* [ACTION ITEM]:
Please reproduce the entries below exactly, omitting any images they contain.

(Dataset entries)

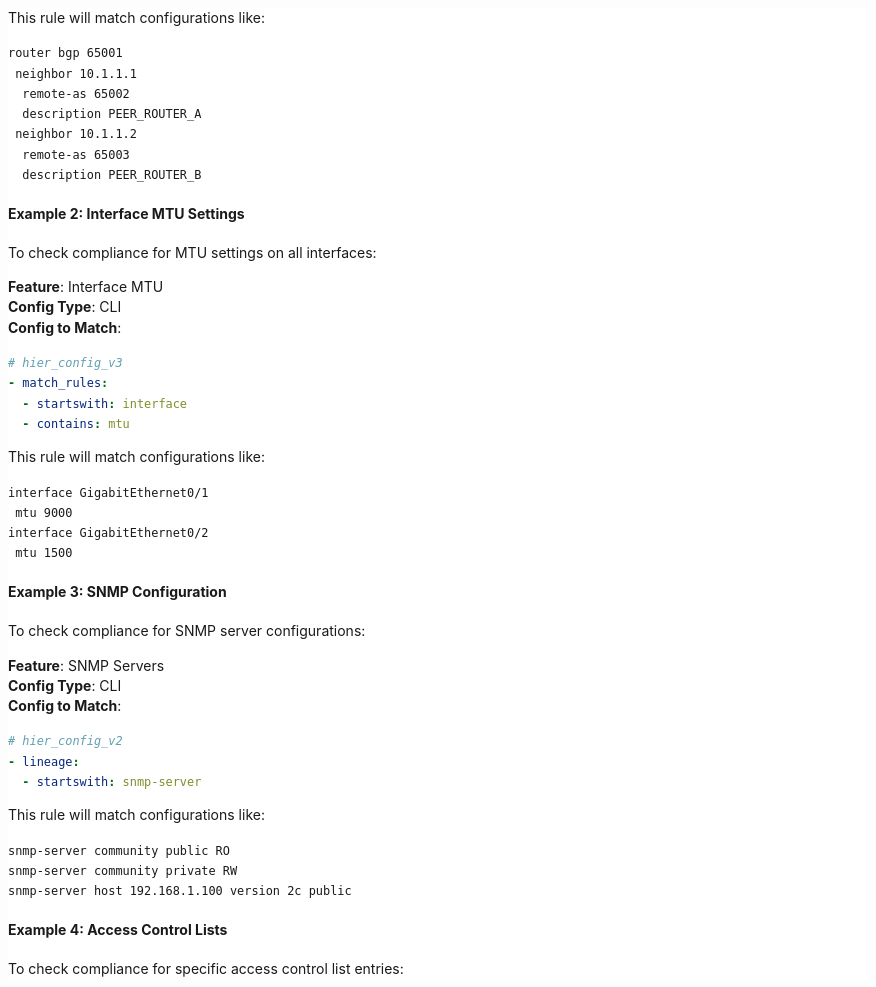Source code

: This rule will match configurations like:
```
router bgp 65001
 neighbor 10.1.1.1
  remote-as 65002
  description PEER_ROUTER_A
 neighbor 10.1.1.2
  remote-as 65003
  description PEER_ROUTER_B
```

#### Example 2: Interface MTU Settings

To check compliance for MTU settings on all interfaces:

**Feature**: Interface MTU  
**Config Type**: CLI  
**Config to Match**:
```yaml
# hier_config_v3
- match_rules:
  - startswith: interface
  - contains: mtu
```

This rule will match configurations like:
```
interface GigabitEthernet0/1
 mtu 9000
interface GigabitEthernet0/2
 mtu 1500
```

#### Example 3: SNMP Configuration

To check compliance for SNMP server configurations:

**Feature**: SNMP Servers  
**Config Type**: CLI  
**Config to Match**:
```yaml
# hier_config_v2
- lineage:
  - startswith: snmp-server
```

This rule will match configurations like:
```
snmp-server community public RO
snmp-server community private RW
snmp-server host 192.168.1.100 version 2c public
```

#### Example 4: Access Control Lists

To check compliance for specific access control list entries:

* [RESULT OF THIS EXERCISE]:
Source code

: This rule will match configurations like:
```
router bgp 65001
 neighbor 10.1.1.1
  remote-as 65002
  description PEER_ROUTER_A
 neighbor 10.1.1.2
  remote-as 65003
  description PEER_ROUTER_B
```

#### Example 2: Interface MTU Settings

To check compliance for MTU settings on all interfaces:

**Feature**: Interface MTU  
**Config Type**: CLI  
**Config to Match**:
```yaml
# hier_config_v3
- match_rules:
  - startswith: interface
  - contains: mtu
```

This rule will match configurations like:
```
interface GigabitEthernet0/1
 mtu 9000
interface GigabitEthernet0/2
 mtu 1500
```

#### Example 3: SNMP Configuration

To check compliance for SNMP server configurations:

**Feature**: SNMP Servers  
**Config Type**: CLI  
**Config to Match**:
```yaml
# hier_config_v2
- lineage:
  - startswith: snmp-server
```

This rule will match configurations like:
```
snmp-server community public RO
snmp-server community private RW
snmp-server host 192.168.1.100 version 2c public
```

#### Example 4: Access Control Lists

To check compliance for specific access control list entries:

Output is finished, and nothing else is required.